A Quiet Place: Day One Review
“It’s good to have been back” – Samira
Back in April 2018, I was pretty impressed with A Quiet Place, and this was reflected in my review, published on my previous site (available on this link, thanks to the Internet Archive.) But I finished my review with this line; “Overall, completely satisfying and unlike any film we’ve seen before. I’ll go on record though and say that the worst thing that could happen, in my opinion, is for this concept to become a franchise. We don’t need a sequel, though I fully expect one.”
Well, we got the inevitable sequel (the review to that one is here) and it progressed the story, leaving the ending open for a trilogy. Okay – a trilogy isn’t quite a franchise, as long as the studio leave it at that, and we just concern ourselves with the plight of the beleaguered family we’ve followed since the beginning. But while we wait for the third instalment, a prequel hits our screens. Sadly, A Quiet Place: Day One really is pushing the concept to franchise territory.
It's a prequel we don’t need, with a cast of characters we don’t know. And it demonstrates the old adage that familiarity breeds contempt. The strength of A Quiet Place was that it’s that rarity, a film without dialogue. Due to the plot involving humans being hunted and preyed upon by an invading race of (presumably) aliens who are ultra-sensitive to sound, the fact that 99% of the film was silent and any sound a shock, was a novelty. Adding to this was that we only got snatches of a brief glimpse at the creatures, so we didn’t really get much of an idea what they looked like, we have no idea where they came from – another planet? Another dimension? All we knew was what we saw on the covers of discarded newspapers, and the location of the film was rural, with a sparse population. (It played even more effectively after the Covid lockdowns, I discovered.)
Day One diluted all this as far as I’m concerned. As the title implies, we’re now at the day they arrived and caused mayhem and havoc world-wide. The film is set in New York, and carries a 9-11 sense of panic and confusion as the city is suddenly bombarded. The population is bewildered and terrified, thus noisy and easy pickings for the alien hordes. Now for reasons I can’t really fathom, the military destroys all bridges to Manhattan, which makes no sense to me as the aliens are invading the whole planet. So, what gain could there be in isolating Manhattan?

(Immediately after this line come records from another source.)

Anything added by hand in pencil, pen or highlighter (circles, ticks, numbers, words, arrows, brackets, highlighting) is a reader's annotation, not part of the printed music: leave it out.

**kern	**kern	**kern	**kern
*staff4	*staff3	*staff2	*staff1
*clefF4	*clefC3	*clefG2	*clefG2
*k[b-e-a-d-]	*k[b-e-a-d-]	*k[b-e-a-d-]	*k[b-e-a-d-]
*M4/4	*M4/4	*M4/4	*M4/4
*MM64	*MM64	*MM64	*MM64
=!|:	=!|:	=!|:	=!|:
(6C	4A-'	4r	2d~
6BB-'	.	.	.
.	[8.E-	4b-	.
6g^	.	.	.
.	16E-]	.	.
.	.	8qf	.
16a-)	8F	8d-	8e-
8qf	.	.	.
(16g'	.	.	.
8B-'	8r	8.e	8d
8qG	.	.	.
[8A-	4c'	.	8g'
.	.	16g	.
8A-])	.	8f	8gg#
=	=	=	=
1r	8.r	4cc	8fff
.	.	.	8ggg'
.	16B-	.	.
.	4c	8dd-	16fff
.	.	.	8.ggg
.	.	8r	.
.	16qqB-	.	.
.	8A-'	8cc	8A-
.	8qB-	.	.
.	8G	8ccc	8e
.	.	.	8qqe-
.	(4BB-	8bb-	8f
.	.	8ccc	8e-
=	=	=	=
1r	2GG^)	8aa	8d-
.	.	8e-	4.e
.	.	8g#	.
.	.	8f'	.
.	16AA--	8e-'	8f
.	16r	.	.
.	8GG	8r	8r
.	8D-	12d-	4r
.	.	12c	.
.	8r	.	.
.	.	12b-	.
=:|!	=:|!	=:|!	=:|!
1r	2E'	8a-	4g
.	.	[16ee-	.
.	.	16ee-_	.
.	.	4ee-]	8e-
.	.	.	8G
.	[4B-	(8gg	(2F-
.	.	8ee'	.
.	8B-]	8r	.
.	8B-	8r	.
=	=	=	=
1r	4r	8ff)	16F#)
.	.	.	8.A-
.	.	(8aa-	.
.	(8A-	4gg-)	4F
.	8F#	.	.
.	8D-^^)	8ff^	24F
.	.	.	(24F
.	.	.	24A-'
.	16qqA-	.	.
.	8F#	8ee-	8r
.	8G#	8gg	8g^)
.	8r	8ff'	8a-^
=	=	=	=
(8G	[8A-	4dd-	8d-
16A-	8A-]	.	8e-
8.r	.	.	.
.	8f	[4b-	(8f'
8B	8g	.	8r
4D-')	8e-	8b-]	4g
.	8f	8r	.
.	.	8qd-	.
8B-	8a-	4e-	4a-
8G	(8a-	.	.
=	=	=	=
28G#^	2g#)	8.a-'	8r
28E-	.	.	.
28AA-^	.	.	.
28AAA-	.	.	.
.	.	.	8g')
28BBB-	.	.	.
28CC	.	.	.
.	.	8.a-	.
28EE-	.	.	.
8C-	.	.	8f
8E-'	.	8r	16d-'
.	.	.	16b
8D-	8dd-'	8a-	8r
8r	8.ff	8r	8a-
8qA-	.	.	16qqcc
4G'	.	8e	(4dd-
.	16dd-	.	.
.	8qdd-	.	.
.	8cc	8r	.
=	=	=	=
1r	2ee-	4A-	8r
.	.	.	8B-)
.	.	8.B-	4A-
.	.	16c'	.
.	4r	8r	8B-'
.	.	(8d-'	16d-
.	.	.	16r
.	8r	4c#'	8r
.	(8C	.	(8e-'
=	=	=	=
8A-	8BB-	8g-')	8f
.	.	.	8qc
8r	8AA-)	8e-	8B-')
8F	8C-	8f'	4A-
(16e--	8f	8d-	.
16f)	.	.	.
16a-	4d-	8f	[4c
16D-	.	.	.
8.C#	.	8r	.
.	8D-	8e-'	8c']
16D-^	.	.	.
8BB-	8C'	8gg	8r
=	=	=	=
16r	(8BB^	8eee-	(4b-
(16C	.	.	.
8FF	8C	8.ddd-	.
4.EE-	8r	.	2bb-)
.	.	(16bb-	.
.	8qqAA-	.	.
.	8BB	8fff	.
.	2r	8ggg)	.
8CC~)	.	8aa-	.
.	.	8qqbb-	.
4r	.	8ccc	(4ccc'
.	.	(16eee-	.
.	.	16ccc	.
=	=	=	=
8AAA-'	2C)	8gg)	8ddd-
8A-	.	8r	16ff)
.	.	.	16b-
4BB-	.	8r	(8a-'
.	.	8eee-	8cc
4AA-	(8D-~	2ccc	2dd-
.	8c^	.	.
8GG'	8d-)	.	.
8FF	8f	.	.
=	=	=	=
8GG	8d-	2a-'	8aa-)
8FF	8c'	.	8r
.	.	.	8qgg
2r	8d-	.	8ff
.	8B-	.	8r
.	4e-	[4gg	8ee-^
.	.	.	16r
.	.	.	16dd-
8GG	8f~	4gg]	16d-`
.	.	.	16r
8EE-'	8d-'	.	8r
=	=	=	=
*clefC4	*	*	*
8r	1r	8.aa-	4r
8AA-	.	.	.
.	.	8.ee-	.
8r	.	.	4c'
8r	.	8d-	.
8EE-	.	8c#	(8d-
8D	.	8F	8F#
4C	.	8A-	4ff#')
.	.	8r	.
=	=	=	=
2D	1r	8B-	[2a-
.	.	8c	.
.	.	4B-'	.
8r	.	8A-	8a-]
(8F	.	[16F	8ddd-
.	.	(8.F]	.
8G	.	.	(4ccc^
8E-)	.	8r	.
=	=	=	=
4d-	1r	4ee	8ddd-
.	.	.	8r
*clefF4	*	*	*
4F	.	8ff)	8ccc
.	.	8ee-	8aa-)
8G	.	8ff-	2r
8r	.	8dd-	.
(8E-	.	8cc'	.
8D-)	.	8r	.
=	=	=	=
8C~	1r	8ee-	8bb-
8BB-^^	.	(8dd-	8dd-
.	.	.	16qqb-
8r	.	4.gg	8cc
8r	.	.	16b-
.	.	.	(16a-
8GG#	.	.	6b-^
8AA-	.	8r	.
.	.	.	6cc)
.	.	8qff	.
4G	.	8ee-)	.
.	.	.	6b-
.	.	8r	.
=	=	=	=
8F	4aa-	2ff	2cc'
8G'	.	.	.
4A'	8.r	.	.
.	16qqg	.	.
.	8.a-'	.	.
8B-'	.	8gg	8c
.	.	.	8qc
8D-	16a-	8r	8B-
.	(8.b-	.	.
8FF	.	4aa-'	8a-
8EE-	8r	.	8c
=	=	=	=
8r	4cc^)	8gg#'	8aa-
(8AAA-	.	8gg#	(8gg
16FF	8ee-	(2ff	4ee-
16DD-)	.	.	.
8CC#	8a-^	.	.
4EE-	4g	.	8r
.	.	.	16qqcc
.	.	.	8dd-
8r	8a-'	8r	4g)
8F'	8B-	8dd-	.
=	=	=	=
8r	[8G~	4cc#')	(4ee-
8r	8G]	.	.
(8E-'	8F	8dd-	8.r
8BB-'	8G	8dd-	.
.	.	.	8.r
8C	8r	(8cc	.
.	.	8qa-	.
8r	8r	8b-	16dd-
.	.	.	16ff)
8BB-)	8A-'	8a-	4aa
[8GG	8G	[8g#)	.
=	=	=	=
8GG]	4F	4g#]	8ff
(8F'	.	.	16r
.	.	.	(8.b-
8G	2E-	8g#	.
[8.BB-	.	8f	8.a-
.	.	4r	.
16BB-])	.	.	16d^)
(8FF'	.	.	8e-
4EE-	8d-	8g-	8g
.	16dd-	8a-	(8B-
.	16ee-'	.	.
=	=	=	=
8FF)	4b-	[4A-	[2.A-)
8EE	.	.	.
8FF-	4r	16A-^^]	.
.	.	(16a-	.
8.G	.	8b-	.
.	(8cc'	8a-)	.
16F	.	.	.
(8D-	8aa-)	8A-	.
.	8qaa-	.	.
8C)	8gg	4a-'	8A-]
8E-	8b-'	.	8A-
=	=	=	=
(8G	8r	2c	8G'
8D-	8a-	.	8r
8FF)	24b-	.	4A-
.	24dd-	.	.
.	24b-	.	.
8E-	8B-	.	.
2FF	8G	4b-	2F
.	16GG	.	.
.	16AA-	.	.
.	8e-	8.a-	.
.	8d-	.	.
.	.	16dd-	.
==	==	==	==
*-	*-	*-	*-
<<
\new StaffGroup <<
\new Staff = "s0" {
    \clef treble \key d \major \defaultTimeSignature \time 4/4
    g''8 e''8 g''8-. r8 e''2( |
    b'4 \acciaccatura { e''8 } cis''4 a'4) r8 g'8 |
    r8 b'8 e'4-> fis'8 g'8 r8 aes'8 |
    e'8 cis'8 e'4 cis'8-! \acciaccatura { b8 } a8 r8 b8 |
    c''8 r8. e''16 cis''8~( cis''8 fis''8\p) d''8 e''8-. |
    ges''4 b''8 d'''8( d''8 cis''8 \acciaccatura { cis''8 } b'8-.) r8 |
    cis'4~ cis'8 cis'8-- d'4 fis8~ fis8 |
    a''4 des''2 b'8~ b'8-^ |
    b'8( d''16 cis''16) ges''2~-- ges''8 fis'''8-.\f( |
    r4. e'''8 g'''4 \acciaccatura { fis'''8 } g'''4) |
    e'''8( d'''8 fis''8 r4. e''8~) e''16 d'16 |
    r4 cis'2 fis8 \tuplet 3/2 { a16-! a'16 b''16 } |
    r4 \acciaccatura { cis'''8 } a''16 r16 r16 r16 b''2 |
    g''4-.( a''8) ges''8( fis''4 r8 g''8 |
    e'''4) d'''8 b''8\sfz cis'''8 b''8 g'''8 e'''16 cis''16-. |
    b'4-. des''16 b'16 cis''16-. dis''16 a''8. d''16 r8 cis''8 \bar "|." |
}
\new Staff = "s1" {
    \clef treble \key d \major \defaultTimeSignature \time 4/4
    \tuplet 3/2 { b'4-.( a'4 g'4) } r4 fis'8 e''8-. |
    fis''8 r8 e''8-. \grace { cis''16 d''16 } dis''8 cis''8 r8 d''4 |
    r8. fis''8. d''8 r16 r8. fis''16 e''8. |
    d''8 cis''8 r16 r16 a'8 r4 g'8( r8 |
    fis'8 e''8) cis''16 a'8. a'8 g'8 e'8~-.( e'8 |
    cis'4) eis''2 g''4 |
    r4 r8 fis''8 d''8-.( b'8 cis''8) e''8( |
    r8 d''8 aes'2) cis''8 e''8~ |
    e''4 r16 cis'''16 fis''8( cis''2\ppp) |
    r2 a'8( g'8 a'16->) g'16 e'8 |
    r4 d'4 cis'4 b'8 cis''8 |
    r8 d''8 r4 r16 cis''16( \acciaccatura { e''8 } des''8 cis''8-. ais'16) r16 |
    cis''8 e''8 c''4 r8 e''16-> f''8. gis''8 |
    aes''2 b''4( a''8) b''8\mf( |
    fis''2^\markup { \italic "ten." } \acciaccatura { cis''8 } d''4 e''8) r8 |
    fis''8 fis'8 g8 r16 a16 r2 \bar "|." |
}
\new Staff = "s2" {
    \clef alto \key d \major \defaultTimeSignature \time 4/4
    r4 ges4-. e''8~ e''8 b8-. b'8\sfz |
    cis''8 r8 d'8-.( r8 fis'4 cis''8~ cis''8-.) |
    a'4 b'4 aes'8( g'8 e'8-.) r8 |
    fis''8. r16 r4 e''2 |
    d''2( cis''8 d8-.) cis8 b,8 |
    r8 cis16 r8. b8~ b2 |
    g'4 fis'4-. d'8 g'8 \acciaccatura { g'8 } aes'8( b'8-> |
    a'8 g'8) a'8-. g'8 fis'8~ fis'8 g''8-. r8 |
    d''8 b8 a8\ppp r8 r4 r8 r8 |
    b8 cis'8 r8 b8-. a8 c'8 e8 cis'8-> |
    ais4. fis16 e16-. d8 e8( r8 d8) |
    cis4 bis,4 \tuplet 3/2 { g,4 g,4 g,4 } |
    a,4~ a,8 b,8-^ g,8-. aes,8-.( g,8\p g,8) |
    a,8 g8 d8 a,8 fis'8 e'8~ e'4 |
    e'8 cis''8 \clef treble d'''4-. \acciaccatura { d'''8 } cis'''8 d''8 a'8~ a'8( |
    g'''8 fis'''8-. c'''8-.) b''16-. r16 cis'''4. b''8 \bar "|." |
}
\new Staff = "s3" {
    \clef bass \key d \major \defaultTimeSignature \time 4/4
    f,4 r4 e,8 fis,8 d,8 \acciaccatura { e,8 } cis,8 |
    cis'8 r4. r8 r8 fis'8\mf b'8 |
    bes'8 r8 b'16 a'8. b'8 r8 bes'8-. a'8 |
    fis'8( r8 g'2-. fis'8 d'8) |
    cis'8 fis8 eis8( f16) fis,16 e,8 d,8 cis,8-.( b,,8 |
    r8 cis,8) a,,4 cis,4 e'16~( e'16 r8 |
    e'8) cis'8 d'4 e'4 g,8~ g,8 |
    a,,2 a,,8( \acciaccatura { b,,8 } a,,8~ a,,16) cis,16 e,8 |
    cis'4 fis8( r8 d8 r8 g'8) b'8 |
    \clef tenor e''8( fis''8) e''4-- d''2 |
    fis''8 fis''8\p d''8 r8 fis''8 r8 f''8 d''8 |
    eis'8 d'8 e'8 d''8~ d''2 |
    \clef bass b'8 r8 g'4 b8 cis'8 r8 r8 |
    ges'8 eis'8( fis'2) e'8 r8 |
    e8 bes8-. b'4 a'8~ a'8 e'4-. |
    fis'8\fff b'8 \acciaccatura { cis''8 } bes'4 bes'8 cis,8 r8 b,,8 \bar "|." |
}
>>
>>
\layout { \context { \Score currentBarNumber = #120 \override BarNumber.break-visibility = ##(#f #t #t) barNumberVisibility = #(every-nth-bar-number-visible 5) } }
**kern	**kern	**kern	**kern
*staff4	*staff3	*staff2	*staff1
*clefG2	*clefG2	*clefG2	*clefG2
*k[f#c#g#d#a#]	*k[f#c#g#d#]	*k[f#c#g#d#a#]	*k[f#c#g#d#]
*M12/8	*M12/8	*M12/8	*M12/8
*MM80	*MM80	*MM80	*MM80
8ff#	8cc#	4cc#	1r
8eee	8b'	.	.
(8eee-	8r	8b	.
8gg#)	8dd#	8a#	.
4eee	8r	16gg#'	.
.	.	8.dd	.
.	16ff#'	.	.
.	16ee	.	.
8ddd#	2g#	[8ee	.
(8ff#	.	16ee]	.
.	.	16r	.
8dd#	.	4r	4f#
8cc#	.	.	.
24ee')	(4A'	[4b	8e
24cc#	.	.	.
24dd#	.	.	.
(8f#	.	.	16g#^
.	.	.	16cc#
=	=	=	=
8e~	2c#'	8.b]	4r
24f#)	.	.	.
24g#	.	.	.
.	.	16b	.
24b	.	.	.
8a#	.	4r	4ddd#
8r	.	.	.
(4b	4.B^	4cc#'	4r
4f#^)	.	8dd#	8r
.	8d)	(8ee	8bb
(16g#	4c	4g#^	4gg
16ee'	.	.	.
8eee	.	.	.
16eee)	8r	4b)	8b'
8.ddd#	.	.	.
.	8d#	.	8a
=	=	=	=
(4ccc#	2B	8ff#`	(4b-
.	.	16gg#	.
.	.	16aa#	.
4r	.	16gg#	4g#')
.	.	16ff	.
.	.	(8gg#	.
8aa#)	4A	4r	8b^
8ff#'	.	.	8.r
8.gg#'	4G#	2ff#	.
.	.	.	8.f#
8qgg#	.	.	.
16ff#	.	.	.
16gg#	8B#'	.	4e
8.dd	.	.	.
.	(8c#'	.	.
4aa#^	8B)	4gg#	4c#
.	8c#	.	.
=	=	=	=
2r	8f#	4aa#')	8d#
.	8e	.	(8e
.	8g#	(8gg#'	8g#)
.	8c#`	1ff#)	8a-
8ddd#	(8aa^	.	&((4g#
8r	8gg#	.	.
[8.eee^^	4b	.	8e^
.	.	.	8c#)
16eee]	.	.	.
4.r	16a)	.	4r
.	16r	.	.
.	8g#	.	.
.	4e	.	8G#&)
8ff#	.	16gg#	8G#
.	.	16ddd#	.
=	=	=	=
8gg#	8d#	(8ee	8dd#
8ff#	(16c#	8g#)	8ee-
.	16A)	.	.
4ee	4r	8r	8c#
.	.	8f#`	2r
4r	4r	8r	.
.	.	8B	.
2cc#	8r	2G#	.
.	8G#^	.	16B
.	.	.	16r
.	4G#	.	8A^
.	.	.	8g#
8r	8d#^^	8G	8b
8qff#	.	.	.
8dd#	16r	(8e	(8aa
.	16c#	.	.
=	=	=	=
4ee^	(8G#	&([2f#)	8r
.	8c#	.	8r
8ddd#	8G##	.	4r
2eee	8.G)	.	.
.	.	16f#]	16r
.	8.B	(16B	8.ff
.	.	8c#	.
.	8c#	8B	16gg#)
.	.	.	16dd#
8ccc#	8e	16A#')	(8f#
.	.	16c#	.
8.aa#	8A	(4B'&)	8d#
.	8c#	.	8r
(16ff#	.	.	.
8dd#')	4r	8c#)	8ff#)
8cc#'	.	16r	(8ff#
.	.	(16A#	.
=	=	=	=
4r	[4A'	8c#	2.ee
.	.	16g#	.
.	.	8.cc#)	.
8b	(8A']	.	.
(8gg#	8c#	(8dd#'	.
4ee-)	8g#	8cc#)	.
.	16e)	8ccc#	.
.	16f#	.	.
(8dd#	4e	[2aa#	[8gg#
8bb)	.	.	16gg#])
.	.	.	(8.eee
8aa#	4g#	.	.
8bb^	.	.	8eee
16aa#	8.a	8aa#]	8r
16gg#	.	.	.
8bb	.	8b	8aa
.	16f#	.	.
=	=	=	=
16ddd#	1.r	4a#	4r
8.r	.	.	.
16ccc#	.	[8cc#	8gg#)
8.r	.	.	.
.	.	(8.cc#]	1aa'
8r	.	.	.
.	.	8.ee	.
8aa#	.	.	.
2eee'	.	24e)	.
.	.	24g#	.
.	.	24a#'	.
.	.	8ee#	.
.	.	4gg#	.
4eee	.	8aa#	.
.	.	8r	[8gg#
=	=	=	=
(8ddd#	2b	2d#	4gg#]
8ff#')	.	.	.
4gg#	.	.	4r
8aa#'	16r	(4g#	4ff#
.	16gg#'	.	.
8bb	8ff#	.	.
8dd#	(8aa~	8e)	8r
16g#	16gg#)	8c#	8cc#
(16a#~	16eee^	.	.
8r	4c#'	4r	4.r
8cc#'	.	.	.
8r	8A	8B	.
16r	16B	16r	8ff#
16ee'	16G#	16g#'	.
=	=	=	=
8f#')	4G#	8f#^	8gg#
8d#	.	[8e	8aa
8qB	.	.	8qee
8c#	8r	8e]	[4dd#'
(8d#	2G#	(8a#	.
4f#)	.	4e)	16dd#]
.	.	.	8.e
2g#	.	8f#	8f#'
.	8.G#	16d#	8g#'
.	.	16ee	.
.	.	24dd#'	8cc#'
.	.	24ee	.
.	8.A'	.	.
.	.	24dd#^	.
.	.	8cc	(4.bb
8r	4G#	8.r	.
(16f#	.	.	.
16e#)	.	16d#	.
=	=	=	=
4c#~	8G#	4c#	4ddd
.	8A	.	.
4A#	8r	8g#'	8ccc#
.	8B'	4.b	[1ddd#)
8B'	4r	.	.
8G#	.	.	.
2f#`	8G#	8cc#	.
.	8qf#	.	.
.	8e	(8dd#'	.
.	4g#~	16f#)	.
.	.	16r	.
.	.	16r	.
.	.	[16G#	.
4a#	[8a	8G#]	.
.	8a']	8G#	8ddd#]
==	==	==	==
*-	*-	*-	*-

In the midst of all this turmoil is Samira (Lupita Nyong’o), who is suffering a terminal illness. As she hasn’t long to live, she decides that rather than try to escape the island, she’s going to a place she remembers from her childhood, a particular pizzeria. (So, effectively, you could summarise the film as “Woman wants pizza during alien invasion” and it’d be pretty accurate.) She has a cat, and the cat is disturbingly calm during the explosions and the couple of dives into bodies of water. This leads me to believe that either the cat was stoned out of its tiny feline mind, or it’s a CGI cat – because I sure as hell have NEVER seen a cat that calm and placid. Samira also has a companion she picks up along the way, a man named Eric (Joseph Quinn) who has little to do, other than follow her around like a stray puppy.
It may well be that I was suffering screen fatigue, this was the third film in a triple bill we did, but I found the film to be on the slow side. Quiet Place films tend to be a little slow, which makes sense, because the characters HAVE to move slowly for fear of making a noise and getting themselves eaten, plus of course, it adds to the rising tension. I was disappointed to be following this odd couple through what was left of Manhattan, and as they seemed to be moving slowly, oh soooooo slowly through every dark space they could find, with their mellow, laid-back cat in search of pizza, time seemed to stop.
Samira’s story, and the fact she feels she wants to die on her own terms rather than succumb to the whim of her illness is sensitively told, and Lupita Nyong’o puts in a superb performance, and that’s given the film an overall boost. It’s a film I want to see again, and I have no doubt it’ll benefit from being seen on Blu-ray, which tends to give a brightness and contrast we miss out on cinema screens during the dark sequences. I noticed this particularly when I saw Imaginary on blu a couple of days ago.
But as I said, the novelty of having these movies without dialogue is wearing thin due to the well being visited too often.
I'll leave you with the cat staring at you. It gets hypnotic after a while.